You know, I realise that the Dusanjs have been portrayed as heroes but the more that comes to light about the financial arrangements surrounding Cains you do begin to see that they never took much of a risk when they "saved" Cains. Indeed, paying themselves £500,000 a year rent could arguably be said to have fatally weakened the company.
“Curiouser and curiouser!”
I'm disappointed that the owners of Cains engaged in such sharp - if legal - practice, but I'm less concerned about whether the bank or the government get their money than I am about the licencees of local Cains pubs who have lost their businesses and whose staff have been made redundant; their pictures are in our local papers here in Merseyside. Playing fast and loose with people's livelihoods is unforgiveable.
Why did Cains pay £1 million to sponsor the City of Culture 2008 if they were in such a financial mess? It look like putting prestige before financial probity.

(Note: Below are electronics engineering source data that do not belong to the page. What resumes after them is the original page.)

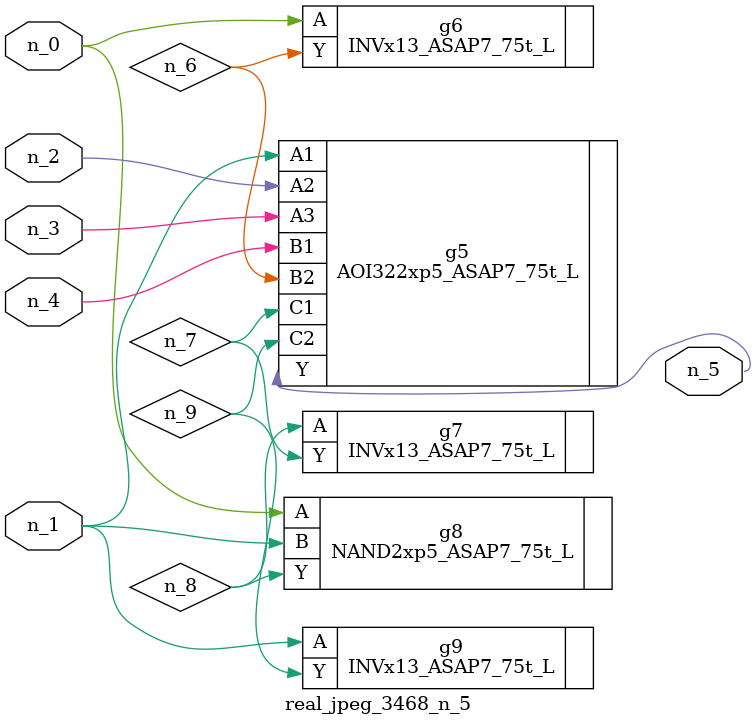
<source format=v>
module real_jpeg_3468_n_5 (n_4, n_0, n_1, n_2, n_3, n_5);

input n_4;
input n_0;
input n_1;
input n_2;
input n_3;

output n_5;

wire n_8;
wire n_6;
wire n_7;
wire n_9;

INVx13_ASAP7_75t_L g6 ( 
.A(n_0),
.Y(n_6)
);

NAND2xp5_ASAP7_75t_L g8 ( 
.A(n_0),
.B(n_1),
.Y(n_8)
);

AOI322xp5_ASAP7_75t_L g5 ( 
.A1(n_1),
.A2(n_2),
.A3(n_3),
.B1(n_4),
.B2(n_6),
.C1(n_7),
.C2(n_9),
.Y(n_5)
);

INVx13_ASAP7_75t_L g9 ( 
.A(n_1),
.Y(n_9)
);

INVx13_ASAP7_75t_L g7 ( 
.A(n_8),
.Y(n_7)
);


endmodule
</source>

It would be an unpleasant irony if Liverpool's reign as City of Culture was indirectly responsible for the loss of jobs and pubs.
I hope that the existence of several bids for the company may mean that the brewery and and at least some of the pubs and jobs have a chance of being rescued.
Yes indeed. In suspect it remains politically incorrect in some CAMRA circles to criticise anything to do with Cains but as you say jobs and businesses are going to the wall as a result of this. And I won't even mention the £300,000 that the CAMRA Members Investment Club has lost...
I know the Independent Family Brewers of Britian were criticised for refusing Cains membership but I wonder if they knew more about the financial set up here than they felt able to say at the time...
I'd hold off on criticising the financial set up until the full picture emerges. It's been a while since I did my Business Finance module, but the setup looks like a sensible (and not that unusual) separation of core brewery business and property business.
I could be wrong. I'm only an accountant, and as everyone knows, they shouldn't have anything to do with breweries :-)
OpCo/PropCo structure! This takes me back! Not very far, but it takes me back.